La recourante soutient enfin que les intimés n'ont pas allégué que les parties avaient contractuellement convenu d'une prolongation de la garantie pour défauts. Or, l'acte de vente produit par la recourante précise que "pendant la durée du délai de garantie de 2 ans, les acquéreurs ont le droit de faire valoir en tout temps les défauts" (cf. acte de vente p. 8 in fine, dossier cantonal p. 15 ss, spéc. p. 22), clause que les intimés ont expressément reprise dans leur mémoire-réponse (cf. mémoire-réponse p. 26 in medio, premier alinéa en caractères gras, dossier cantonal p. 70 ss, spéc. p. 95). En retenant cette clause contractuelle, la cour cantonale n'a derechef manifestement pas appliqué l'art. 66 CPC/VS de manière insoutenable.
2.
Invoquant l'art. 8 CC, la recourante reproche à la cour cantonale d'avoir violé le droit fédéral en admettant des prétentions dues à des défauts, nonobstant l'absence de faits allégués conformément au droit de procédure. Il n'y a pas lieu d'examiner plus avant ce grief, dès lors que la prémisse d'un défaut d'allégation est erronée et que la recourante ne se plaint au surplus pas d'un renversement du fardeau de la preuve.
3.
La cour cantonale a qualifié l'acte passé entre les parties de contrat mixte combinant des éléments du contrat de vente et du contrat d'entreprise. Selon la recourante, il s'agirait d'un contrat de vente d'une chose future auquel s'applique notamment l'art. 201 CO, qui impose à l'acheteur de vérifier aussitôt qu'il le peut l'état de la chose reçue et d'aviser sans délai le vendeur s'il découvre des défauts; elle soutient que l'avis n'a pas été donné dans les délais de cette disposition.

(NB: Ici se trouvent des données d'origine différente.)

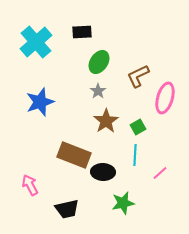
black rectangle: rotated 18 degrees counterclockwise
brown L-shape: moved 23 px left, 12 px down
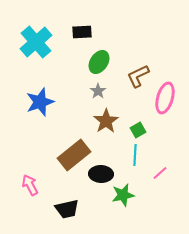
green square: moved 3 px down
brown rectangle: rotated 60 degrees counterclockwise
black ellipse: moved 2 px left, 2 px down
green star: moved 8 px up
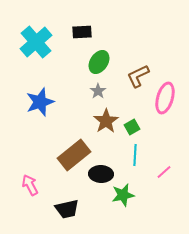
green square: moved 6 px left, 3 px up
pink line: moved 4 px right, 1 px up
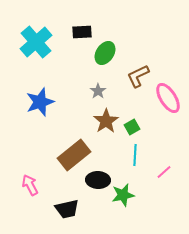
green ellipse: moved 6 px right, 9 px up
pink ellipse: moved 3 px right; rotated 48 degrees counterclockwise
black ellipse: moved 3 px left, 6 px down
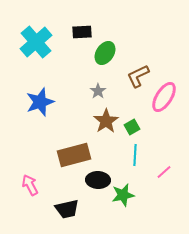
pink ellipse: moved 4 px left, 1 px up; rotated 64 degrees clockwise
brown rectangle: rotated 24 degrees clockwise
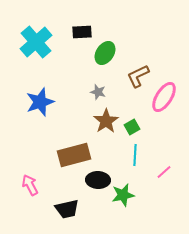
gray star: moved 1 px down; rotated 21 degrees counterclockwise
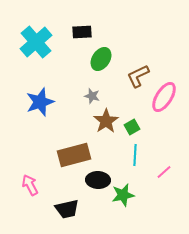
green ellipse: moved 4 px left, 6 px down
gray star: moved 6 px left, 4 px down
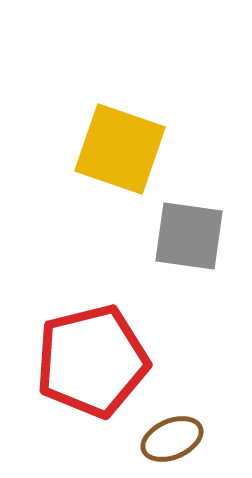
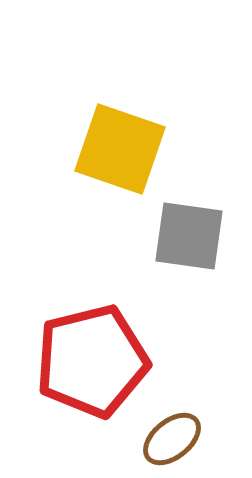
brown ellipse: rotated 16 degrees counterclockwise
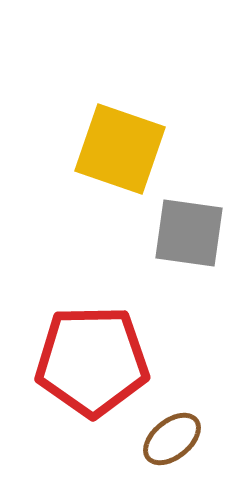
gray square: moved 3 px up
red pentagon: rotated 13 degrees clockwise
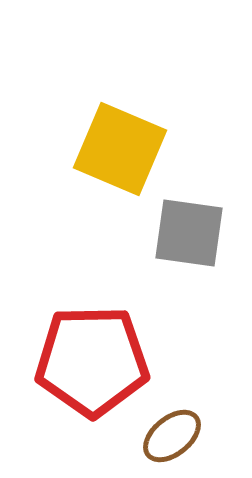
yellow square: rotated 4 degrees clockwise
brown ellipse: moved 3 px up
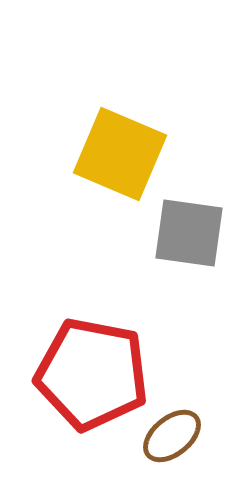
yellow square: moved 5 px down
red pentagon: moved 13 px down; rotated 12 degrees clockwise
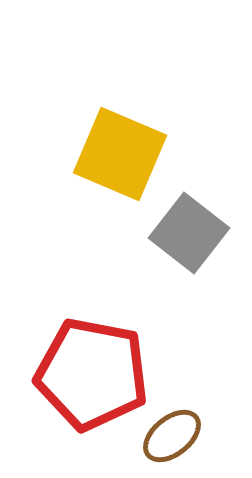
gray square: rotated 30 degrees clockwise
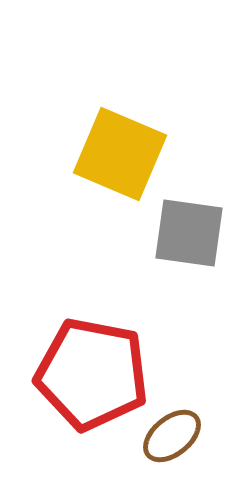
gray square: rotated 30 degrees counterclockwise
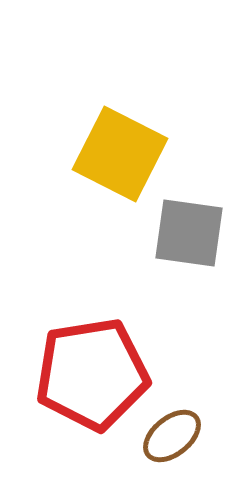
yellow square: rotated 4 degrees clockwise
red pentagon: rotated 20 degrees counterclockwise
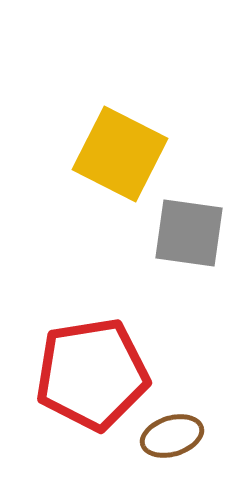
brown ellipse: rotated 22 degrees clockwise
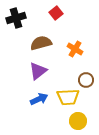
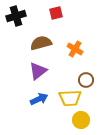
red square: rotated 24 degrees clockwise
black cross: moved 2 px up
yellow trapezoid: moved 2 px right, 1 px down
yellow circle: moved 3 px right, 1 px up
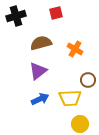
brown circle: moved 2 px right
blue arrow: moved 1 px right
yellow circle: moved 1 px left, 4 px down
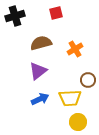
black cross: moved 1 px left
orange cross: rotated 28 degrees clockwise
yellow circle: moved 2 px left, 2 px up
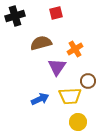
purple triangle: moved 19 px right, 4 px up; rotated 18 degrees counterclockwise
brown circle: moved 1 px down
yellow trapezoid: moved 2 px up
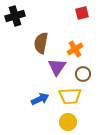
red square: moved 26 px right
brown semicircle: rotated 65 degrees counterclockwise
brown circle: moved 5 px left, 7 px up
yellow circle: moved 10 px left
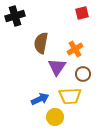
yellow circle: moved 13 px left, 5 px up
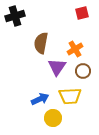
brown circle: moved 3 px up
yellow circle: moved 2 px left, 1 px down
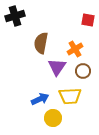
red square: moved 6 px right, 7 px down; rotated 24 degrees clockwise
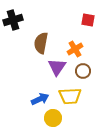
black cross: moved 2 px left, 4 px down
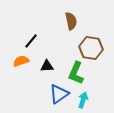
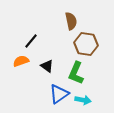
brown hexagon: moved 5 px left, 4 px up
black triangle: rotated 40 degrees clockwise
cyan arrow: rotated 84 degrees clockwise
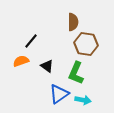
brown semicircle: moved 2 px right, 1 px down; rotated 12 degrees clockwise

Toute l'argumentation de la recourante est fondée sur la prémisse erronée que la clause de l'acte de vente modifiant les règles légales sur la garantie n'a pas été valablement alléguée et ne peut en conséquence pas être prise en compte. Or, selon cette clause, manifestement inspirée des art. 172 et 173 de la Norme SIA-118, les intimés avaient le droit de faire valoir "en tout temps" les défauts "pendant la durée du délai de garantie de deux ans". La règle des art. 201 ou 367 CO ne s'applique pas. Il n'y a dès lors aucun intérêt à se prononcer sur la qualification de l'acte passé entre les parties.
4.
La cour cantonale, se fondant sur la jurisprudence publiée du Tribunal fédéral, a admis la qualité des intimés pour agir en réduction du prix également pour les défauts affectant les parties communes de l'immeuble. La recourante leur conteste cette qualité.
L'action en garantie des défauts de la chose découle d'un contrat bilatéral; elle appartient exclusivement à l'acheteur ou au maître de l'ouvrage. Les parts de propriété par étage ne sont pas vendues à la communauté, mais aux différents copropriétaires; chaque copropriétaire dispose ainsi de sa propre action en réduction du prix sur la base de son contrat avec le vendeur ou l'entrepreneur. Le défaut relatif aux parties communes constitue un défaut de chaque part d'étage prise séparément, car la part d'étage comporte une part de copropriété de l'ensemble de l'immeuble. Chaque copropriétaire est ainsi en principe en droit d'intenter l'action en réduction du prix pour des défauts affectant les parties communes (cf. ATF 114 II 239 consid. 5; 111 II 458 consid. 3; la doctrine adhère à cette jurisprudence: cf. Schumacher, Die Mängelrechte des Käufers von Stockwerkeigentum - gesteigerte Komplexität, in Baurecht/Droit de la construction 1994 p. 3 ss, spéc. p. 4; Gauch, Der Werkvertrag, 4e éd. 1996, n° 1496 p. 414; Steinauer, Questions actuelles du droit de la propriété par étages, in Journées du droit de la construction 1989, p. 19; Gauch, in Baurecht/Droit de la construction 1987 p. 70 s. ad n° 85).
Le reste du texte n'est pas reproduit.